Le problème latent des rivalités ethniques entre les deux composantes majeures de la population mauritanienne (le groupe arabo-berbère et le groupe négro-africain) se cristallisa brutalement en 1966 autour de la querelle linguistique de l’arabisation. Sans être réglé au fond, le conflit fut dédramatisé par l’habileté modératrice du chef de l’État, qui se présentait comme le garant d’un équilibre entre les différentes communautés.

La dépendance persistante de la Mauritanie à l’égard de l’étranger, et d’abord de la France, l’apparition de tensions sociales propres à une économie désarticulée provoquèrent la montée d’une opposition de gauche qui jouit d’une influence croissante de 1968 à 1973, et sembla même en mesure de menacer le régime en suscitant des troubles répétés. Cette opposition fut d’abord l’objet d’une répression énergique, mais elle se trouva surtout désarçonnée par les initiatives du pouvoir, qui se mit à réaliser le programme des contestataires: nationalisations, réformisme culturel, desserrement de l’emprise française et rapprochement avec les États « progressistes » du Tiers Monde.

========================

### Tâches à effectuer:
1 - D’après l’extrait sur l’histoire politique de la Mauritanie, en quelle année les rivalités ethniques se sont-elles cristallisées autour de la querelle de l’arabisation ?
2 - Rédigez la suite de l’extrait sur l’histoire politique de la Mauritanie, en reprenant juste après sa dernière phrase.

### Données fournies:
========================

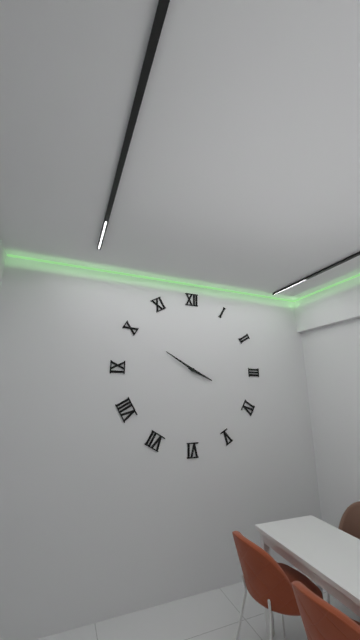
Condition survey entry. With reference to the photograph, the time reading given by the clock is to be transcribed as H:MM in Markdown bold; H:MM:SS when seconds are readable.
**3:50**
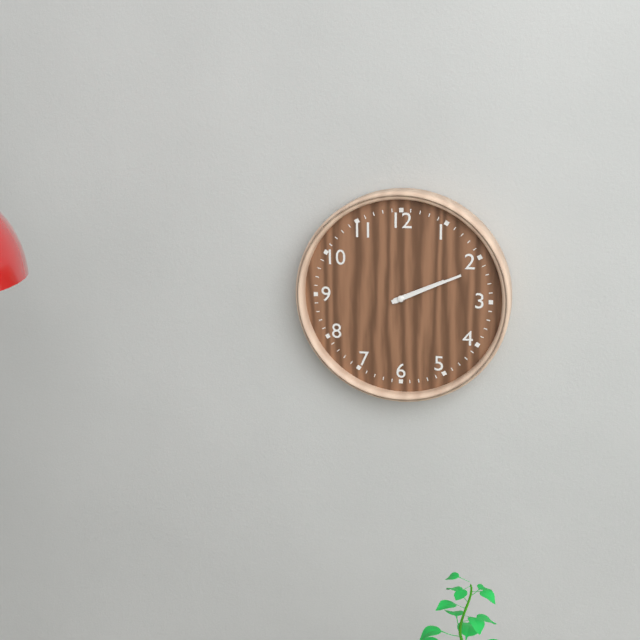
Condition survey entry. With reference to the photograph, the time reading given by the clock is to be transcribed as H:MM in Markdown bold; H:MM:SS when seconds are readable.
**2:11**
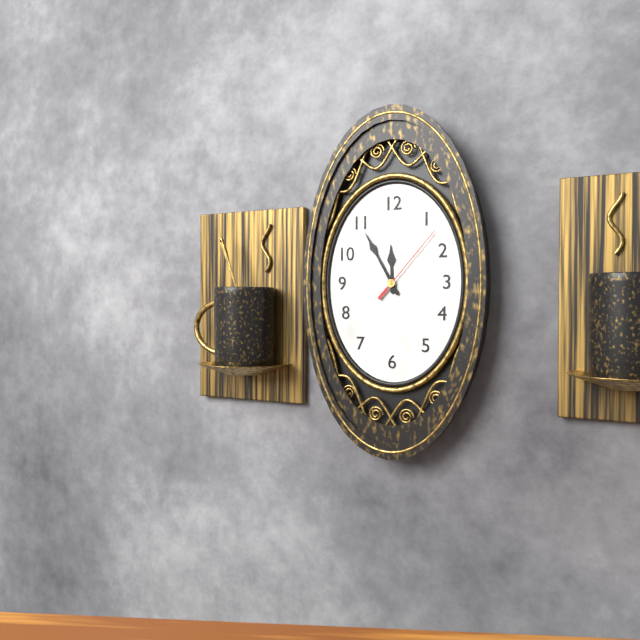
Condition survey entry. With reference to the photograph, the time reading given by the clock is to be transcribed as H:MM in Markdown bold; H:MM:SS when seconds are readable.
**11:55:07**
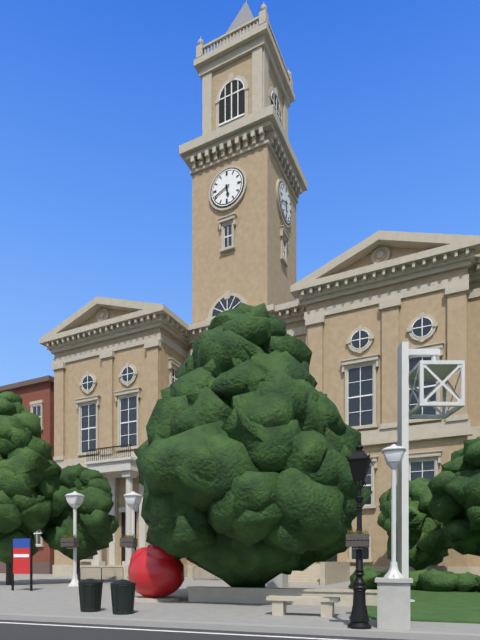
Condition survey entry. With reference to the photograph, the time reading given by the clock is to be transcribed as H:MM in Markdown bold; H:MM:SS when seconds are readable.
**5:41**
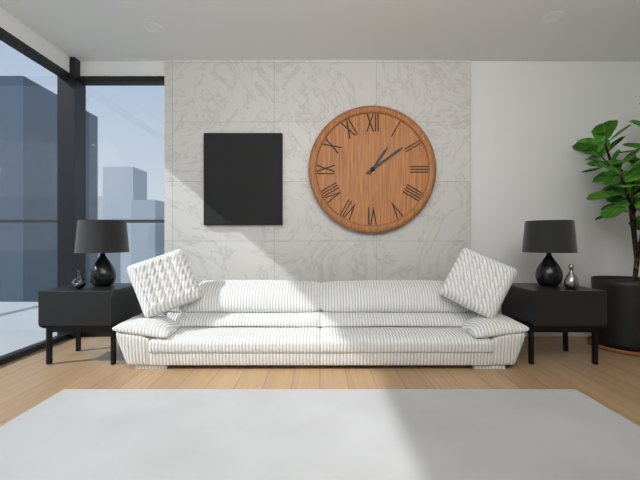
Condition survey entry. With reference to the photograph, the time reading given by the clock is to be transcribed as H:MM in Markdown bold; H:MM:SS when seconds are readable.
**1:09**
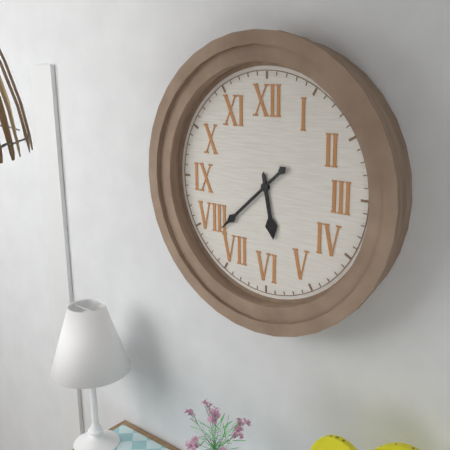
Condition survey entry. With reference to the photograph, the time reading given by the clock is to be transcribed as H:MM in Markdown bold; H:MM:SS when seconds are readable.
**5:38**
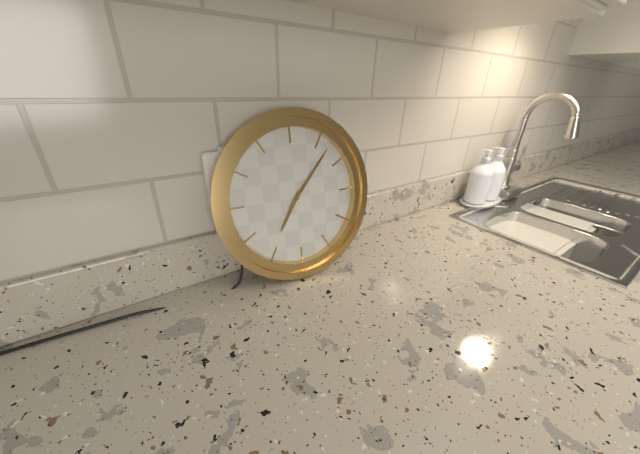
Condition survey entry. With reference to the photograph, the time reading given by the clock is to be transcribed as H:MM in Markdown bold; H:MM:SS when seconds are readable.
**7:07**
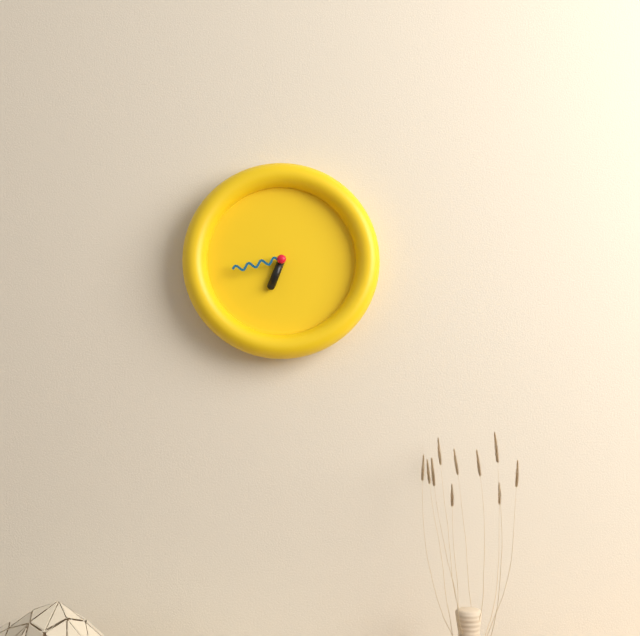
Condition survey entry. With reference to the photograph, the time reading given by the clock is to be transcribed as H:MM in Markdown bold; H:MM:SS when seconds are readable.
**6:43**
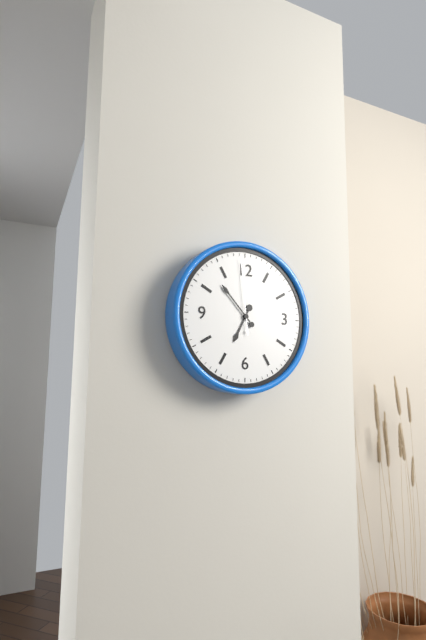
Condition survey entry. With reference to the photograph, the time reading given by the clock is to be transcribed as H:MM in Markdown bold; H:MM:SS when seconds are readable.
**6:53:59**
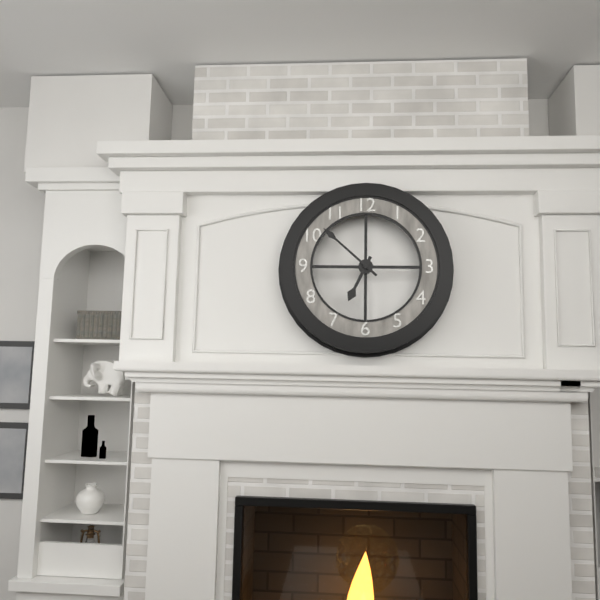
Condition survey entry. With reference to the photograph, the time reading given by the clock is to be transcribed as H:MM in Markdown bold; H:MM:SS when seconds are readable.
**6:52**
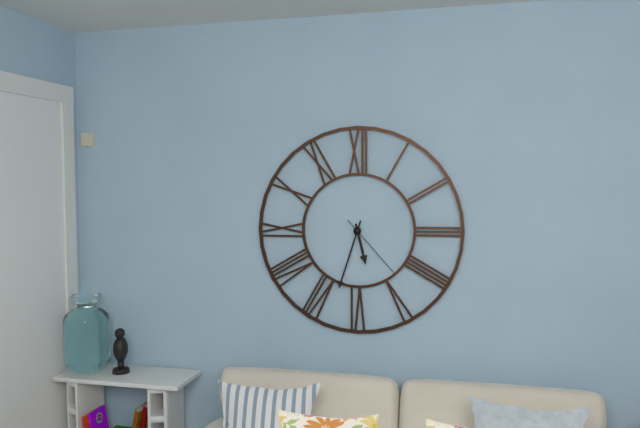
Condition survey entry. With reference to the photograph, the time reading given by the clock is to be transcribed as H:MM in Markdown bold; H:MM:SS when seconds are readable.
**5:33:23**
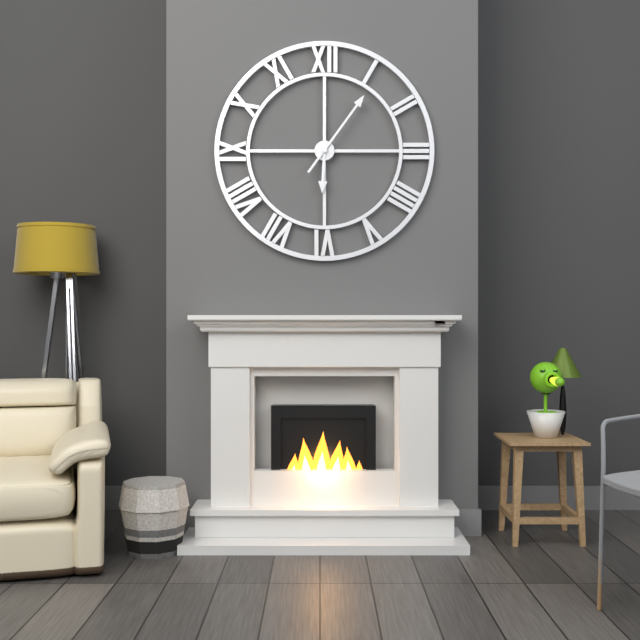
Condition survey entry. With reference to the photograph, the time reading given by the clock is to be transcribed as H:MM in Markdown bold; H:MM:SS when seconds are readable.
**6:06**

========================

### Réponses successives:
1 - En 1966.

2 -
L’année 1975 sembla marquer l’apogée du régime, qui procéda à une clarification politique au bénéfice des courants réformistes. Le P.P.M., donc l’État, semblait s’orienter plus nettement vers un progressisme socialisant, bien que respectueux des valeurs culturelles qui garantissent un minimum d’homogénéité à la société mauritanienne et, au premier chef, de la religion islamique. La majorité des opposants et de la jeunesse réintégraient alors le parti unique. Moktar Ould Daddah était reconnu par tous les courants comme le leader indispensable à l’unité et au développement du pays. Sa longévité politique, sa fermeté mais aussi sa modération faisaient de lui l’un des « sages » de l’Afrique, et son prestige personnel ne constituait pas l’un des moindres atouts de son pays. Toutefois, la stabilité du régime demeurait principalement fondée sur sa crédibilité personnelle et la façon dont il s’assurait le soutien d’une coalition composite.

Le choc du conflit saharien

Dès son accession au pouvoir en 1957, Moktar Ould Daddah, arguant de la continuité géographique et de la solidarité ethnique des tribus nomades réparties de part et d’autre des frontières coloniales, réclamait la réunification de la future Mauritanie indépendante avec des territoires sahariens occupés par l’Espagne. Cette revendication s’opposait aux thèses marocaines, qui niaient la légitimité d’un État mauritanien et réclamaient l’annexion de l’ensemble de l’Ouest saharien au royaume chérifien.

En 1969, le Maroc finit par reconnaître l’existence de la Mauritanie. L’Espagne, de son côté, renonçait à se maintenir au Sahara. La Mauritanie, encouragée par sa principale alliée, l’Algérie, cherchait une solution de compromis avec le Maroc mais se trouva alors entraînée par les initiatives du roi Hassan II vers un partage territorial sans consultation des populations. Jusqu’à la « marche verte » d’octobre 1975, Moktar Ould Daddah crut qu’il pourrait éviter le choix entre l’alliance de Rabat et celle d’Alger. Finalement, par fidélité à ses engagements antérieurs sur la réunification autant que par souci de faire courir un moindre risque à son pays, il opta pour un spectaculaire renversement des alliances en faveur du Maroc.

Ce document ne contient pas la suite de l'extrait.